The mob isn’t the same as the tribe. The tribe is loyal to its party or social group. The mob is looking for someone to love and someone to love it back. They would do better to stop being so desperate, but the mob is desperate by definition. It’s been on a search for somebody who gets them. It can’t function without someone telling it what to think or what it should be angry at or approve of. It’s an excitable cohort with the emotional stability of an adolescent. Fortunately for the mob, there is no shortage of people willing to rant and rave, and not any shortage of media or platforms eager to put them in the spotlight. Mob leaders are a dime a dozen, and they know a good gig when they see it. They are also looking for attention and admiration, and when they find their mob, it is a match made in heaven. Even if one crashes and burns, another will rise, propped up like a cardboard cutout, cutting videos in their basement until they catch someone’s eye and become a golden calf.
The tolerance level of what the mob will accept has grown exponentially, so when these hosts put the mob in a compromising position, they will always choose to compromise. The problem is never the new cardboard king or queen; the problem is the inability of the mob to detect a fraud and the high demand for the affirmation of feelings. That inability is enabled by the wishy-washy value system that is inherent with the mob: less concerned with actual principle, more concerned with their self-esteem, and whose values equate to having an imaginary girlfriend. In the meantime, the mob lives a hollow existence and is easily swayed into outwardly defending a variety of issues, moving with the winds of change, and redefining political ideologies to suit themselves. The mob never truly seeks to limit power or empower themselves, but only serves as a tool to place another on the throne.
Such is the history of kings and queens, and it is this reason mobs have value to politics across the political spectrum. Mobs have movement, whereas as most political factions are stagnant. Political parties seek to take advantage of the mob, but that, of course, has consequences. Since the mob’s requirements for admission are low, bottom tier repulsive political groups also use the mob for movement. Trying to sift them out is difficult, if not impossible. The larger the mob, the larger the risk. Getting the electorate to follow or congregate with the mob requires a stirring of identity politics and sowing extreme negative or positive sentiment toward American values. It's a Venn Diagram of prejudice and emotion, but it is not shared principle. The truth is, the electorate may find the mob both admirable and revolting, but ultimately it is a useful vent for their frustrations. The mob translates frustration over the stagnancy of politics into energy. It says and does things the electorate cannot, or will not, either because such things are vile or such things aren't permitted without societal recourse. That doesn't mean that such things are disagreed or agreed upon by all, only that at least they are willing to be accepted in hopes for a greater cause. The mob looks bigger than it is because it's the loudest and because an electorate forms around it.

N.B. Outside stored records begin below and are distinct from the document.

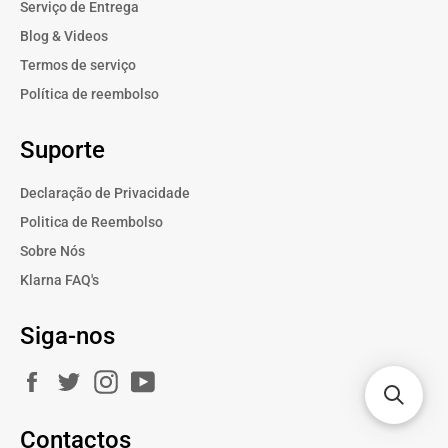
Serviço de Entrega
Blog & Videos
Termos de serviço
Política de reembolso
Suporte
Declaração de Privacidade
Politica de Reembolso
Sobre Nós
Klarna FAQ's
Siga-nos
Facebook
Twitter
Instagram
YouTube
Contactos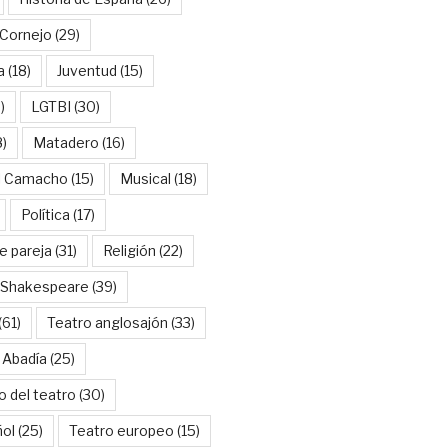
Cornejo
(29)
a
(18)
Juventud
(15)
)
LGTBI
(30)
8)
Matadero
(16)
l Camacho
(15)
Musical
(18)
Política
(17)
e pareja
(31)
Religión
(22)
Shakespeare
(39)
(61)
Teatro anglosajón
(33)
 Abadía
(25)
o del teatro
(30)
ñol
(25)
Teatro europeo
(15)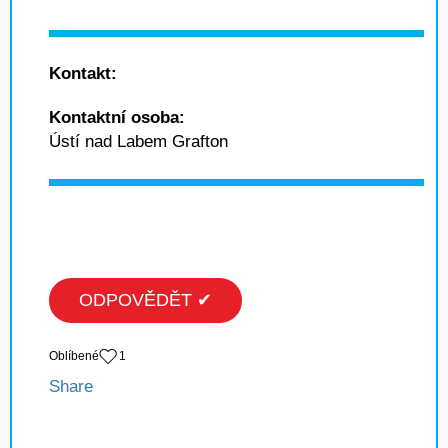
Kontakt:
Kontaktní osoba:
Ústí nad Labem Grafton
ODPOVĚDĚT ✔
Oblíbené
1
Share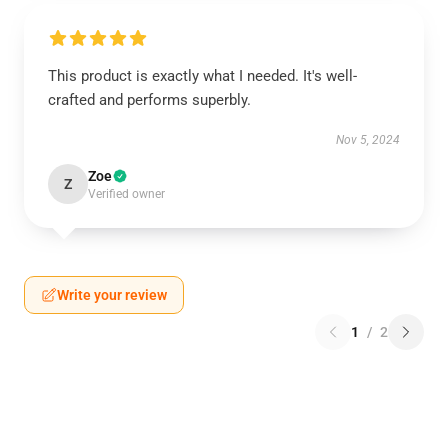
This product is exactly what I needed. It's well-
crafted and performs superbly.
Nov 5, 2024
Zoe
Z
Verified owner
Write your review
1
/
2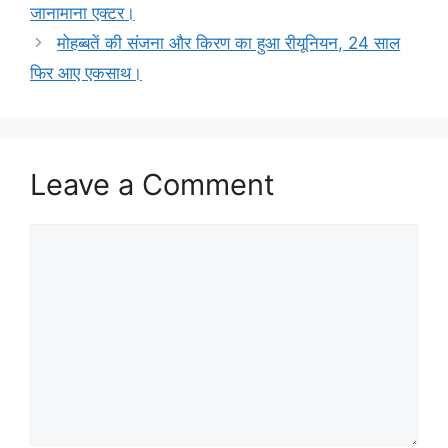
जानामाना एक्टर।
मोहब्बतें की संजना और किरण का हुआ रीयूनियन, 24 साल
फिर आए एकसाथ।
Leave a Comment
Comment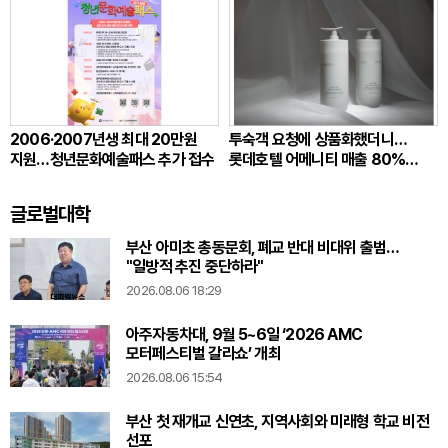
2006·2007년생 최대 20만원
투숙객 요청에 상품화했더니…
지원…청년문화예술패스 추가 접수
롯데호텔 어메니티 매출 80%
뛰었다
글로벌대학
부산 아미초 총동문회, 폐교 반대 비대위 출범…
"일방적 추진 중단하라"
2026.08.06 18:29
아주자동차대, 9월 5~6일 ‘2026 AMC
모터페스티벌 갈라쇼’ 개최
2026.08.06 15:54
부산 첫 재개교 신연초, 지역사회와 미래형 학교 비전
선포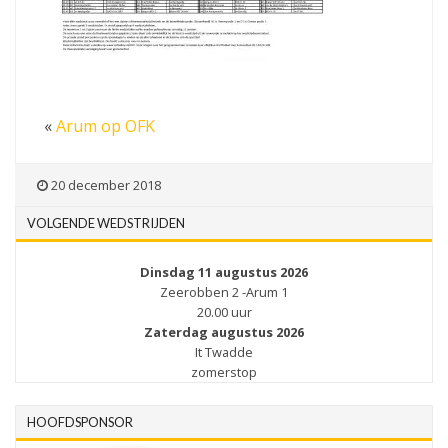
«
Arum op OFK
20 december 2018
VOLGENDE WEDSTRIJDEN
Dinsdag 11 augustus 2026
Zeerobben 2 -Arum 1
20.00 uur
Zaterdag augustus 2026
It Twadde
zomerstop
HOOFDSPONSOR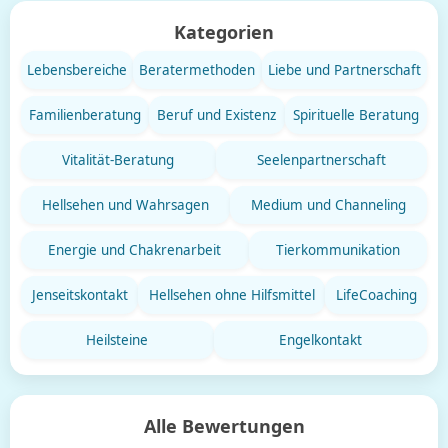
Kategorien
Lebensbereiche
Beratermethoden
Liebe und Partnerschaft
Familienberatung
Beruf und Existenz
Spirituelle Beratung
Vitalität-Beratung
Seelenpartnerschaft
Hellsehen und Wahrsagen
Medium und Channeling
Energie und Chakrenarbeit
Tierkommunikation
Jenseitskontakt
Hellsehen ohne Hilfsmittel
LifeCoaching
Heilsteine
Engelkontakt
Alle Bewertungen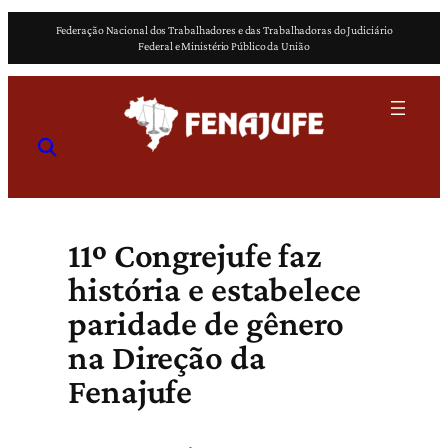
Pular
Federação Nacional dos Trabalhadores e das Trabalhadoras do Judiciário
para
Federal e Ministério Público da União
o
conteúdo
11º Congrejufe faz
história e estabelece
paridade de gênero
na Direção da
Fenajufe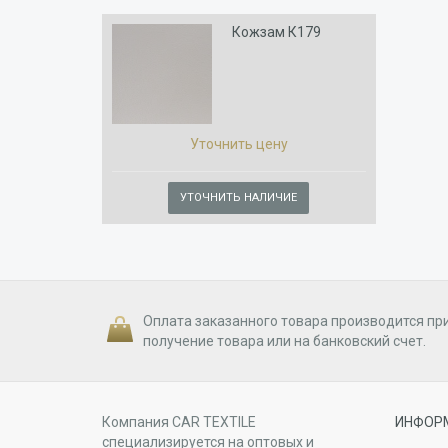
Кожзам К179
Уточнить цену
УТОЧНИТЬ НАЛИЧИЕ
Оплата заказанного товара производится пр
получение товара или на банковский счет.
Компания CAR TEXTILE
ИНФОР
специализируется на оптовых и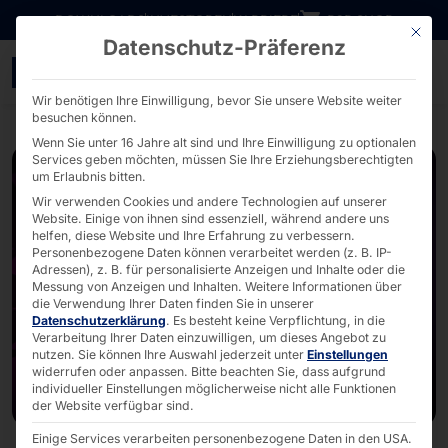
Direkt zum Inhalt wechseln
DOWNLOADS
INVESTOREN
KARRIERE
B2B SHOP
Mit die
Datenschutz-Präferenz
PYRAMID – Neues Strateg
Wir benötigen Ihre Einwilligung, bevor Sie unsere Website weiter
besuchen können.
Wenn Sie unter 16 Jahre alt sind und Ihre Einwilligung zu optionalen
Services geben möchten, müssen Sie Ihre Erziehungsberechtigten
um Erlaubnis bitten.
Wir verwenden Cookies und andere Technologien auf unserer
Website. Einige von ihnen sind essenziell, während andere uns
helfen, diese Website und Ihre Erfahrung zu verbessern.
Personenbezogene Daten können verarbeitet werden (z. B. IP-
Adressen), z. B. für personalisierte Anzeigen und Inhalte oder die
Messung von Anzeigen und Inhalten.
Weitere Informationen über
die Verwendung Ihrer Daten finden Sie in unserer
Datenschutzerklärung
.
Es besteht keine Verpflichtung, in die
Verarbeitung Ihrer Daten einzuwilligen, um dieses Angebot zu
nutzen.
Sie können Ihre Auswahl jederzeit unter
Einstellungen
widerrufen oder anpassen.
Bitte beachten Sie, dass aufgrund
individueller Einstellungen möglicherweise nicht alle Funktionen
der Website verfügbar sind.
Einige Services verarbeiten personenbezogene Daten in den USA.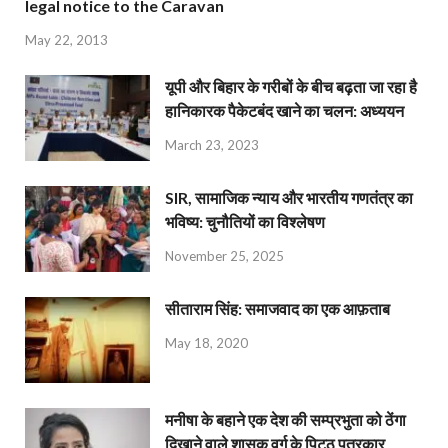
legal notice to the Caravan
May 22, 2013
यूपी और बिहार के गरीबों के बीच बढ़ता जा रहा है
हानिकारक पैकेटबंद खाने का चलन: अध्ययन
March 23, 2023
SIR, सामाजिक न्याय और भारतीय गणतंत्र का
भविष्य: चुनौतियों का विश्लेषण
November 25, 2025
सीताराम सिंह: समाजवाद का एक आफ़ताब
May 18, 2020
मनीषा के बहाने एक देश की सम्प्रभुता को ठेंगा
दिखाने वाले शासक वर्ग के पिट्ठू पत्रकार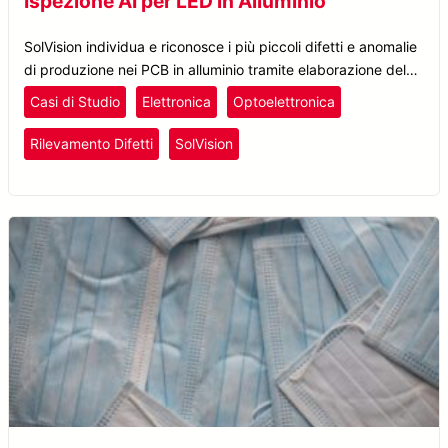
Ispezione AI per LED in Alluminio
SolVision individua e riconosce i più piccoli difetti e anomalie
di produzione nei PCB in alluminio tramite elaborazione delle
immagini.
Casi di Studio
Elettronica
Optoelettronica
Rilevamento Difetti
SolVision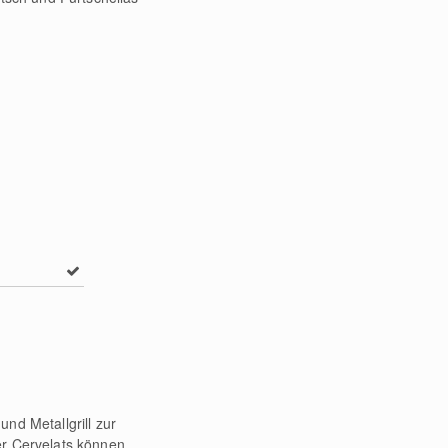
nd Metallgrill zur
er Cervelats können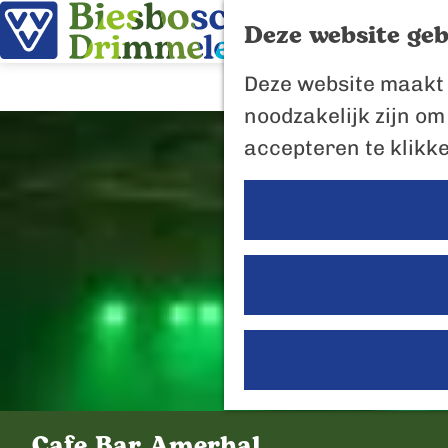
Deze website geb
G
Deze website maakt 
a
noodzakelijk zijn om
n
accepteren te klikk
a
a
r
d
e
h
o
m
e
Cafe Bar Amerhal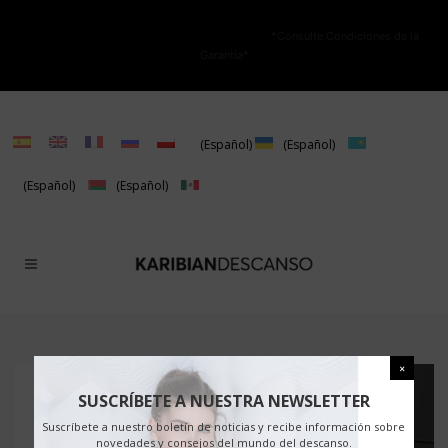
NO ESTÁ PERMITIDA LA VENTA ONLINE DE LOS PRODUCTOS KARIBIAN.
Solo se autoriza la venta en TIENDAS FÍSICAS.
*Consulte Condiciones de la
Garantía*
(Español)
(Español)
(Español)
(Español)
SUSCRÍBETE A NUESTRA NEWSLETTER
Suscríbete a nuestro boletín de noticias y recibe información sobre
novedades y consejos del mundo del descanso.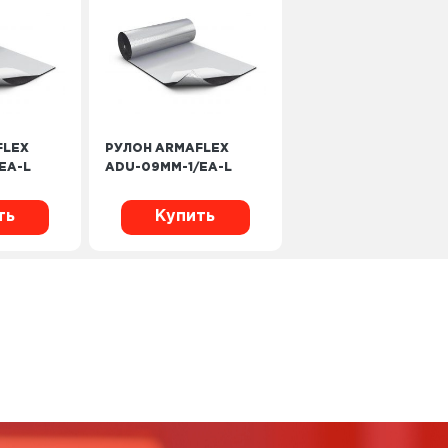
FLEX
РУЛОН ARMAFLEX
EA-L
ADU-09MM-1/EA-L
ть
Купить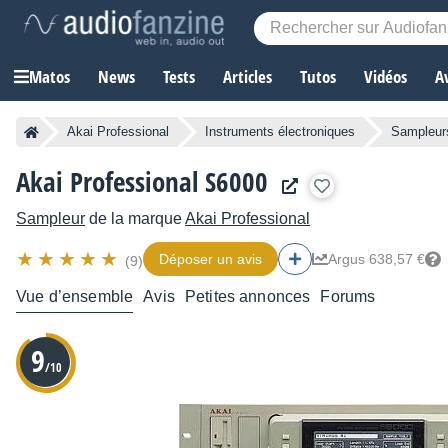
Matos
News
Tests
Articles
Tutos
Vidéos
A
Akai Professional
Instruments électroniques
Sampleur
Akai Professional S6000
Sampleur
de la marque
Akai Professional
Déposer un avis
Argus 638,57 €
(9)
Vue d’ensemble
Avis
Petites annonces
Forums
9
/10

The extensions around the mob are misleading for ideologies. The Obama years, for instance, created the mirage of a conservative movement out in the desert of liberalism, fueled by angry “conservative” media. The movement, however, wasn't conservative, it was anti-leftist, anti-Obama, and in the election year, it was anti-Clinton. It was the political mob rising against the powers that be, but mobs aren't limited to the right or left. Obama dipped into a mob resource in 2008. John McCain and Mitt Romney were generally unwilling to use the mob for their presidential election runs (2008 and 2012, respectively). Sarah Palin however conjured up the mob mentality twice, in two different elections with two different value systems (2008 and 2016). In 2016 Hillary Clinton's mob, primed by Democrats for eight years, ran wild and bore some responsibility for her loss.
Mob use, of course, was peak for the Republican side in 2016 as was the propaganda that fed it. It's not that the mob didn't have a reason to be angry, it's that it didn't stop to ask if their anger had to do with freedom, core conservative ideals, or any sense of principle. Anti-leftists are hardly an ally in a battle for a limited government, nor are the scum fringe movements seeking publicity. They are, however, an obstacle, because they permit for less than conservative ideals to tarnish the perception of Conservatism and the political party. As ideas begin to take hold and are increasingly tolerated, the principled hardline conservatives, and not the overreaching power of the government, become the enemy of the mob. The reactions to the mob were polarized: from moving to the left to fight the mob to joining the mob to fight the left. In the middle, conservatives were squeezed, and still are. A similar occurrence on the left pushed moderates out of the Democratic Party. Heavy reliance on the mob is not without casualties, even if it wins an election. Yet, how does one win elections without appealing to the mob? That’s a question conservatives will have to answer, and quickly.